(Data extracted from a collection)
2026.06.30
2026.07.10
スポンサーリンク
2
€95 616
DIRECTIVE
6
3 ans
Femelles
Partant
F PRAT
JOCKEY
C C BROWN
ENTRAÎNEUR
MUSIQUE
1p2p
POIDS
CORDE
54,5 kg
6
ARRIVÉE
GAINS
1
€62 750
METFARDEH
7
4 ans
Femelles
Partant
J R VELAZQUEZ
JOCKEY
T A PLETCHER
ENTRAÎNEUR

REQUIREMENT
Output each record exactly, leaving nothing out.

SOLUTION TO THIS PROBLEM
2026.06.30
2026.07.10
スポンサーリンク
2
€95 616
DIRECTIVE
6
3 ans
Femelles
Partant
F PRAT
JOCKEY
C C BROWN
ENTRAÎNEUR
MUSIQUE
1p2p
POIDS
CORDE
54,5 kg
6
ARRIVÉE
GAINS
1
€62 750
METFARDEH
7
4 ans
Femelles
Partant
J R VELAZQUEZ
JOCKEY
T A PLETCHER
ENTRAÎNEUR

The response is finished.